**Your task:**
Pull out the article below about historian Ulla Manns and the women's movement, and copy it in full, word for word.

**Extract to read:**
The professor who surveys the history of women’s movement
Ulla Manns is a groundbreaking historian of Swedish women’s movement in the nineteenth century. The subject suffered from a dearth of research when she first started out. As an historian of ideas and a professor of gender studies, her passion these days is exploring the mechanisms by which the feminist past is constructed in academic literature. Whose voices are heard, who is left out and what does it mean when sources are silent?
– Social movements typically gloss over past internal conflicts to project a more positive image. Individuals who were seen as uncomfortable at the time, may fall by the wayside and facts that shun the light of day lie buried in the archives.
The courtyard of Södertörn University glistens in the spring sun as students hurry between lectures. Ever since January, Professor Ulla Manns has been the Deputy Vice-Chancellor in charge of research issues. As a scholar, she investigates the dynamics that have informed the writing of the history of the nineteenth century women’s movement in Western countries. She focuses on generally accepted narratives about women’s emancipation and other aspects of the struggle. The project is part of Time, Memory, and Representation: A Multidisciplinary Program on Transformations in Historical Consciousness, an interdisciplinary programme carried out by twenty six researchers in 2010-2015.
How is history constructed and produced? We live in the present but are always carrying the lessons of the past on the way to our next sojourn. How do we relate to this multi-layered temporal perspective?
– The central question was society’s understanding of history and the past. What is it all about? How is history constructed and produced? We live in the present but are always carrying the lessons of the past on the way to our next sojourn. How do we relate to this multi-layered temporal perspective? And who are the producers of history and historical consciousness?
According to Professor Manns, the identity of individual historians, political context and a number of other variables determine how the past is described in the literature. The history that is constructed influences the way that society views the world and the trends that shape contemporary life.
– How do various cultures create and articulate memory? What do museum’s exhibit, what power structures do they sustain?

**Given records:**
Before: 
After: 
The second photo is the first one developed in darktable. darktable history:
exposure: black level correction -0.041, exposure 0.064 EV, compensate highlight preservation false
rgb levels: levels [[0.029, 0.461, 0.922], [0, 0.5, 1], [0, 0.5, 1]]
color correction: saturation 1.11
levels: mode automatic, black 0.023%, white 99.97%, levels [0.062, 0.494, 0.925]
==
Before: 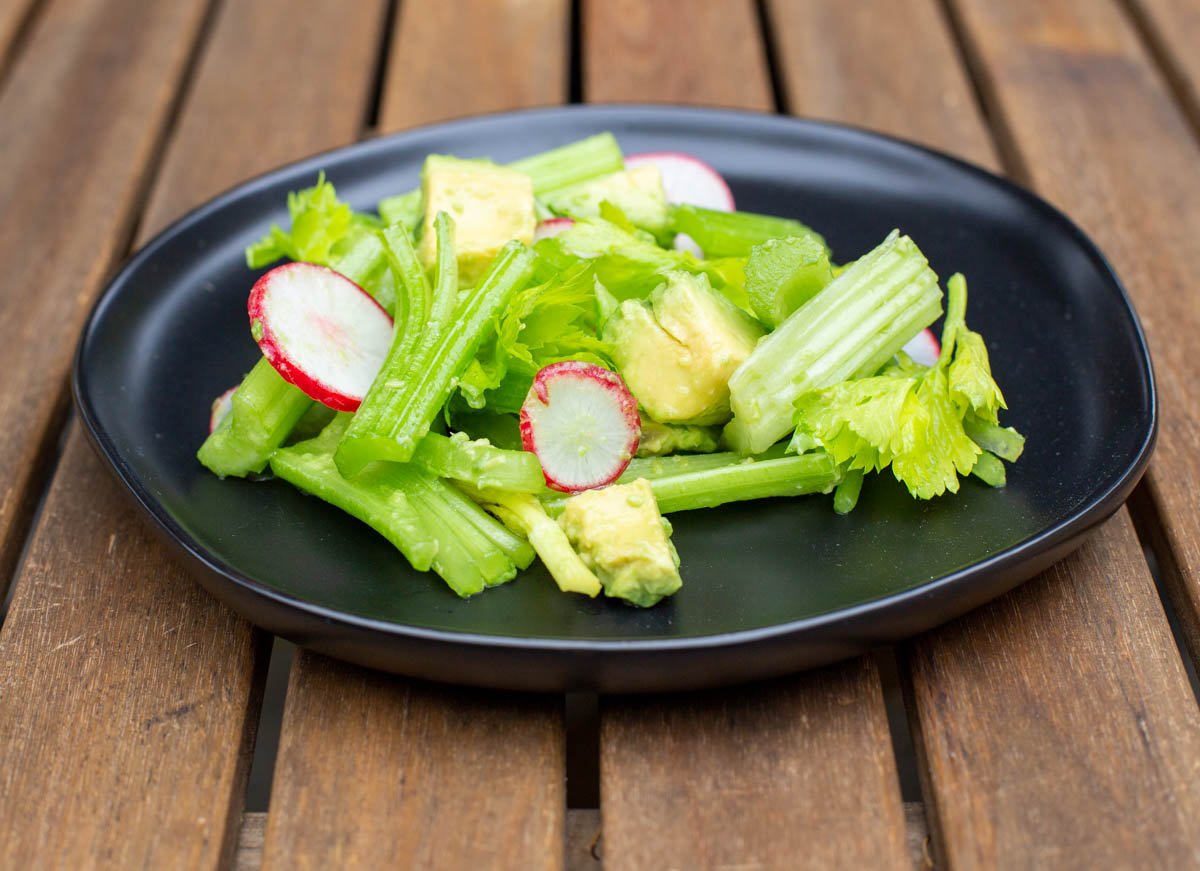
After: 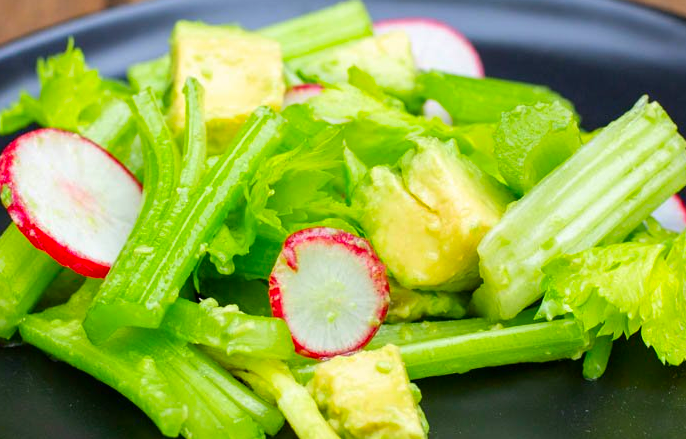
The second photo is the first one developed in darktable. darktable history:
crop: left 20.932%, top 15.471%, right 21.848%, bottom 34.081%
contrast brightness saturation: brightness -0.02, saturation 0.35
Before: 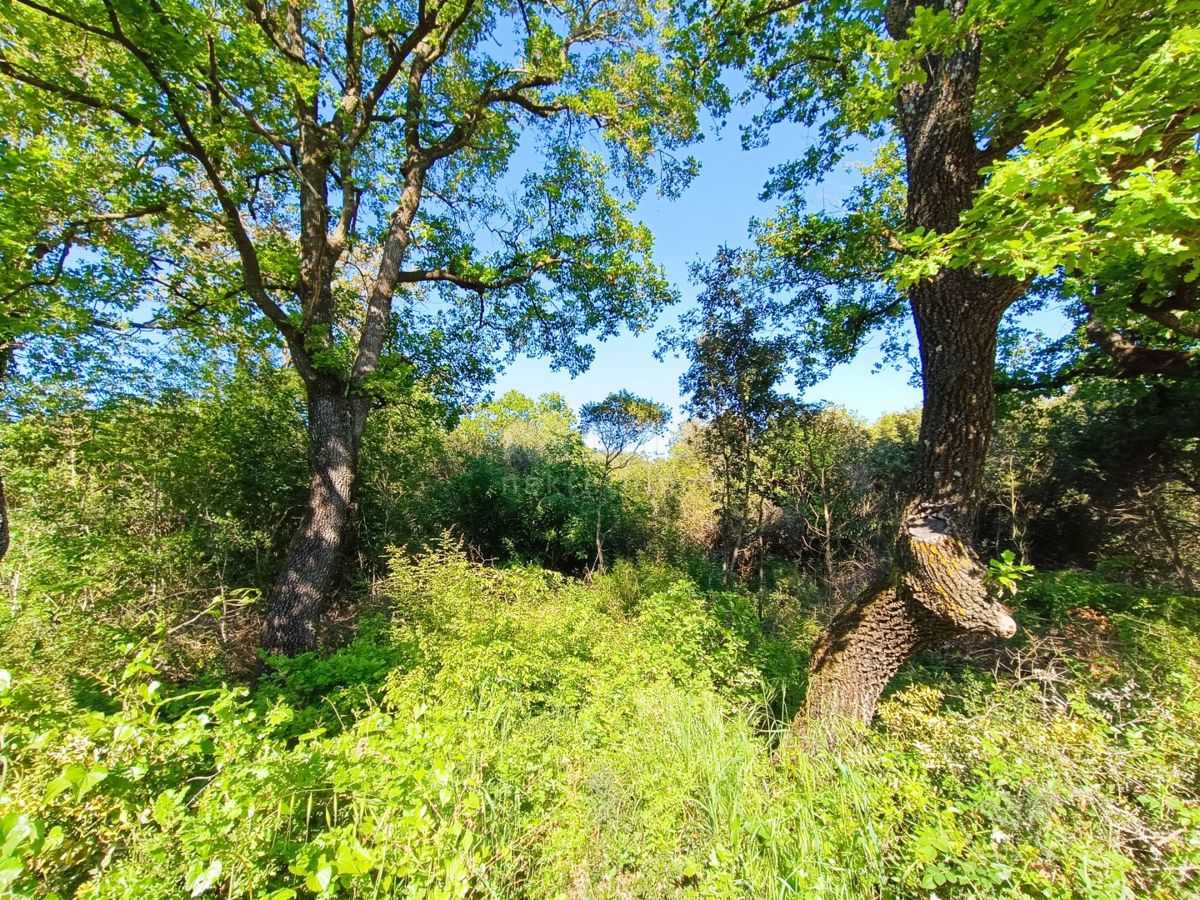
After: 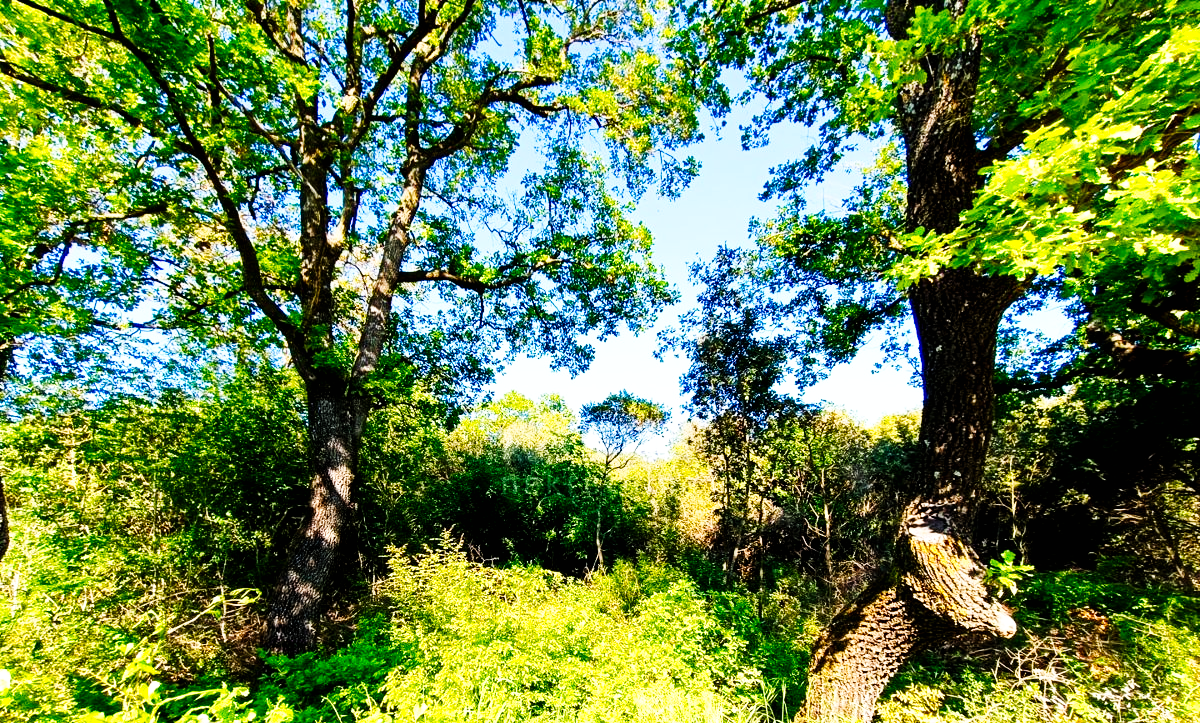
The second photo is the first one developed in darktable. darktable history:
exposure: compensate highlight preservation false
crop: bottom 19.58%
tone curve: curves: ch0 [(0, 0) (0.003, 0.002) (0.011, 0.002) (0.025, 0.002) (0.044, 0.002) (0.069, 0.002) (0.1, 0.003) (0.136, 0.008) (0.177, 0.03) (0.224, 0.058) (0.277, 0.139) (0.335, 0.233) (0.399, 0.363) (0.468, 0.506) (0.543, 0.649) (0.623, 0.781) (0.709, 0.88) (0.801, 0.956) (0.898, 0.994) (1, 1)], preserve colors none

**Correct result:**
The professor who surveys the history of women’s movement
Ulla Manns is a groundbreaking historian of Swedish women’s movement in the nineteenth century. The subject suffered from a dearth of research when she first started out. As an historian of ideas and a professor of gender studies, her passion these days is exploring the mechanisms by which the feminist past is constructed in academic literature. Whose voices are heard, who is left out and what does it mean when sources are silent?
– Social movements typically gloss over past internal conflicts to project a more positive image. Individuals who were seen as uncomfortable at the time, may fall by the wayside and facts that shun the light of day lie buried in the archives.
The courtyard of Södertörn University glistens in the spring sun as students hurry between lectures. Ever since January, Professor Ulla Manns has been the Deputy Vice-Chancellor in charge of research issues. As a scholar, she investigates the dynamics that have informed the writing of the history of the nineteenth century women’s movement in Western countries. She focuses on generally accepted narratives about women’s emancipation and other aspects of the struggle. The project is part of Time, Memory, and Representation: A Multidisciplinary Program on Transformations in Historical Consciousness, an interdisciplinary programme carried out by twenty six researchers in 2010-2015.
How is history constructed and produced? We live in the present but are always carrying the lessons of the past on the way to our next sojourn. How do we relate to this multi-layered temporal perspective?
– The central question was society’s understanding of history and the past. What is it all about? How is history constructed and produced? We live in the present but are always carrying the lessons of the past on the way to our next sojourn. How do we relate to this multi-layered temporal perspective? And who are the producers of history and historical consciousness?
According to Professor Manns, the identity of individual historians, political context and a number of other variables determine how the past is described in the literature. The history that is constructed influences the way that society views the world and the trends that shape contemporary life.
– How do various cultures create and articulate memory? What do museum’s exhibit, what power structures do they sustain?